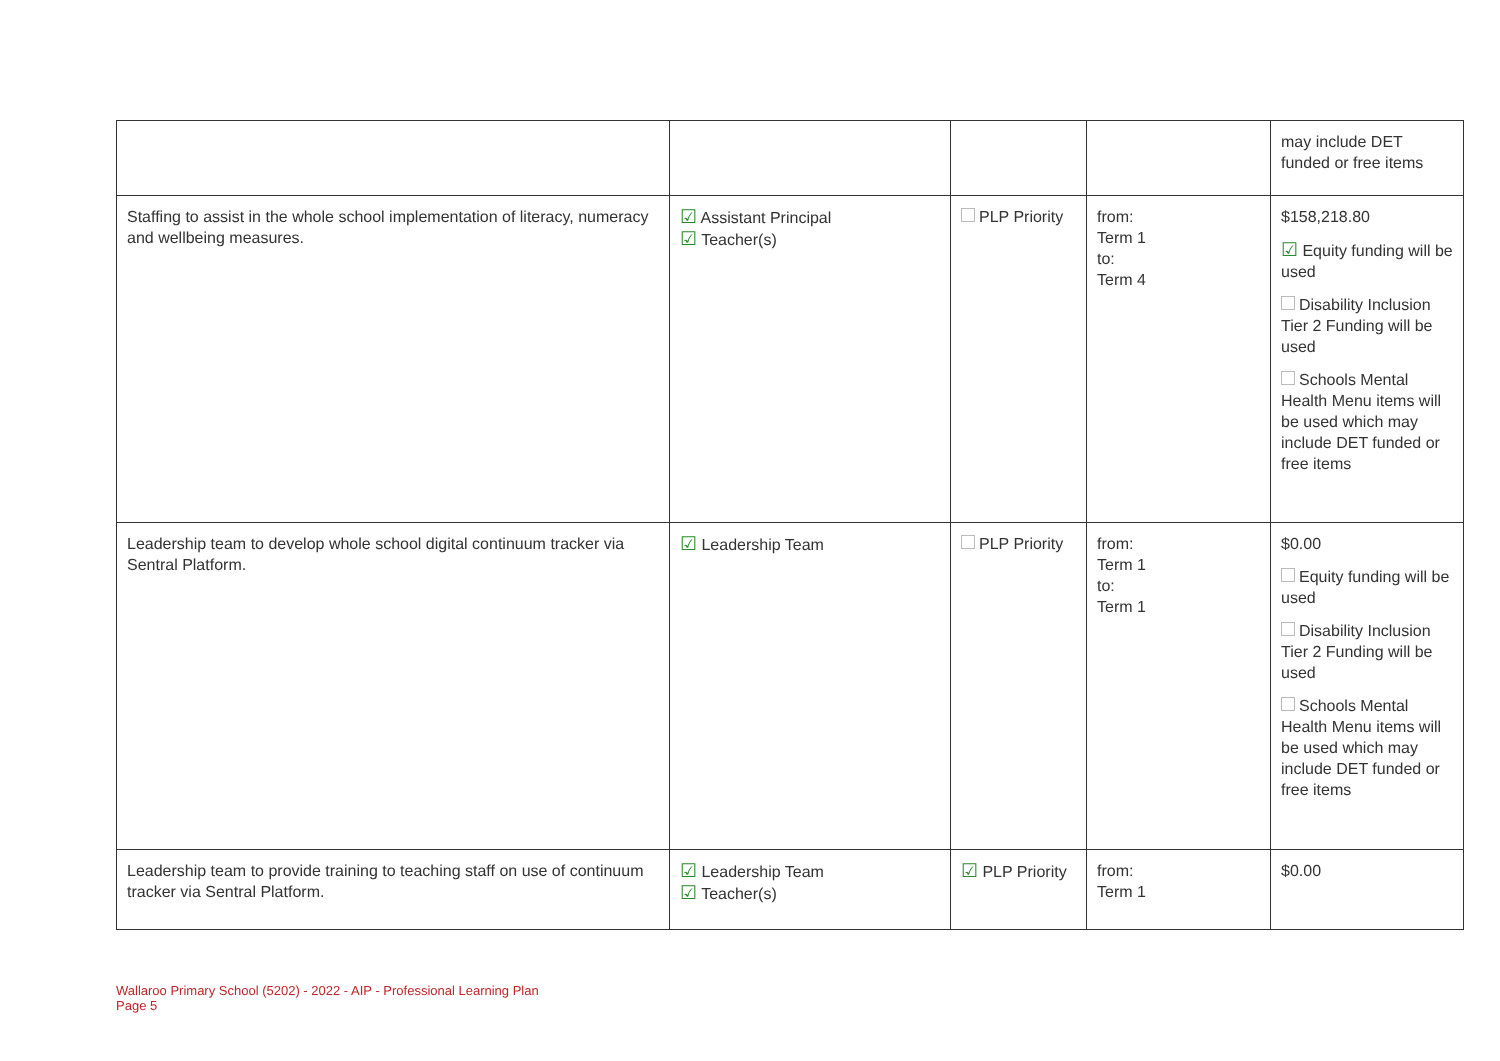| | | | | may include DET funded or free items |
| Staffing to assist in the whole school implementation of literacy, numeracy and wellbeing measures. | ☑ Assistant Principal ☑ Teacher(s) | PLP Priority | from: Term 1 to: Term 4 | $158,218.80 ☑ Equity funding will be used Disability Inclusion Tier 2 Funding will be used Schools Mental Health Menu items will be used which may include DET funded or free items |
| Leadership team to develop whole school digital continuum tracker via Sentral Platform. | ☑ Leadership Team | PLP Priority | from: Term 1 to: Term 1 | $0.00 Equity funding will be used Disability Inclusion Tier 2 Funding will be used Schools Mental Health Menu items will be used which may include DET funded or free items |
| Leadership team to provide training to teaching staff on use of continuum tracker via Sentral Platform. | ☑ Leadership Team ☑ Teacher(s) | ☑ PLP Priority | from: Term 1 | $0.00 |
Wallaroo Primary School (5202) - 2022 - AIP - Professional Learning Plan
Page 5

BRIEF: Each record above should be restated word for word. The pictures should not appear.

RESULT OF THIS TASK:
| | | | | may include DET funded or free items |
| Staffing to assist in the whole school implementation of literacy, numeracy and wellbeing measures. | ☑ Assistant Principal ☑ Teacher(s) | PLP Priority | from: Term 1 to: Term 4 | $158,218.80 ☑ Equity funding will be used Disability Inclusion Tier 2 Funding will be used Schools Mental Health Menu items will be used which may include DET funded or free items |
| Leadership team to develop whole school digital continuum tracker via Sentral Platform. | ☑ Leadership Team | PLP Priority | from: Term 1 to: Term 1 | $0.00 Equity funding will be used Disability Inclusion Tier 2 Funding will be used Schools Mental Health Menu items will be used which may include DET funded or free items |
| Leadership team to provide training to teaching staff on use of continuum tracker via Sentral Platform. | ☑ Leadership Team ☑ Teacher(s) | ☑ PLP Priority | from: Term 1 | $0.00 |
Wallaroo Primary School (5202) - 2022 - AIP - Professional Learning Plan
Page 5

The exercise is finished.